Spasi. Sesuatu yang tidak pernah
aku sadari menjadi hal yang sepenting ini. Aku terengah-engah seperti habis
berlari, padahal aku hanya disini. Aku kehabisan nafas seperti mau mati,
padahal aku sehat dari ujung kepala sampai kaki. Aku butuh spasi.

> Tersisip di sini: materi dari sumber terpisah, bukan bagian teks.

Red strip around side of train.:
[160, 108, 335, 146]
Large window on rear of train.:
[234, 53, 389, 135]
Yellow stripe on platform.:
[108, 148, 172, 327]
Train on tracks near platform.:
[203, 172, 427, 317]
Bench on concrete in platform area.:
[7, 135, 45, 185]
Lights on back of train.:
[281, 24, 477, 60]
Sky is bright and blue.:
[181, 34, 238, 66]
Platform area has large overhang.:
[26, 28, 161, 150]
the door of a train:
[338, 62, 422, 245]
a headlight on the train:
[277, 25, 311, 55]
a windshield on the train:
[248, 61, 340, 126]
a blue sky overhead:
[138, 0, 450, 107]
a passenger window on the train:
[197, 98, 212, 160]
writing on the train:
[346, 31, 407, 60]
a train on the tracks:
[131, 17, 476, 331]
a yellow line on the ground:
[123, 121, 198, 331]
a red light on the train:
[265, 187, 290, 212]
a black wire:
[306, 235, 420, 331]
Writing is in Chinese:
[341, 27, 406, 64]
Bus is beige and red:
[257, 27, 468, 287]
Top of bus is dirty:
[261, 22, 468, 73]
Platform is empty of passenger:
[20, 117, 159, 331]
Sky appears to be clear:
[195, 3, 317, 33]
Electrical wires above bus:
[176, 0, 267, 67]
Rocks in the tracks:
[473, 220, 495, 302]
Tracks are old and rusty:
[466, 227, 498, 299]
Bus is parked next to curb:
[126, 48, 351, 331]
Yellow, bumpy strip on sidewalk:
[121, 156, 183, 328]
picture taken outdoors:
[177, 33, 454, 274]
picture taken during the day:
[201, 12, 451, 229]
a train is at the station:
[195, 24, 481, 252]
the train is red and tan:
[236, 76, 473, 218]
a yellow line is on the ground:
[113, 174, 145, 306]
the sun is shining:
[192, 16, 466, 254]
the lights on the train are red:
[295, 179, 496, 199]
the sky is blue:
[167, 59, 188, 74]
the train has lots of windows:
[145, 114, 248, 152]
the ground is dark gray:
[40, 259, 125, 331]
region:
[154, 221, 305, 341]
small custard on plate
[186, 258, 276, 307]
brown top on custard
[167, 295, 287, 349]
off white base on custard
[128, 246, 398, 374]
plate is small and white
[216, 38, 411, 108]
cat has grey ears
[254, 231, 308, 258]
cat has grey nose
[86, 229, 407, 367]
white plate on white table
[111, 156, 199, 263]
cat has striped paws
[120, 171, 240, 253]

Percakapan sore hari bersama
sahabat di atap rumah, dulu terasa sangat murah. Sekarang kami harus membayar
mahal demi setumpuk tawa hingga terengah-engah. Kami sibuk berbenah. Membenahi semua
yang dulu pernah kami korbankan untuk sebuah kebersamaan yang kami anggap
mewah. Kami sibuk berbenah. Hingga kami lupa caranya mengukir senja di atap
rumah dengan tawa yang pecah.
Kami punya banyak cadangan spasi,
dulu. Sekarang kami harus mencarinya susah payah hingga hati terasa kelu. Aku rasa,
spasi-spasi itu hilang diantara luapan rasa jatuh cinta yang datang
menggebu-gebu. Semoga tidak hanya aku yang tersadar, bahwa jatuh cinta tanpa
spasi itu juga membuat jiwa beku.
“Seindah apapun huruf terukir, dapatkah ia bermakna apabila tak ada
jeda? Dapatkah ia dimengerti jika tak ada spasi? Bukankah kita baru bisa
bergerak bila ada jarak? Dan saling menyayang bila ada ruang?”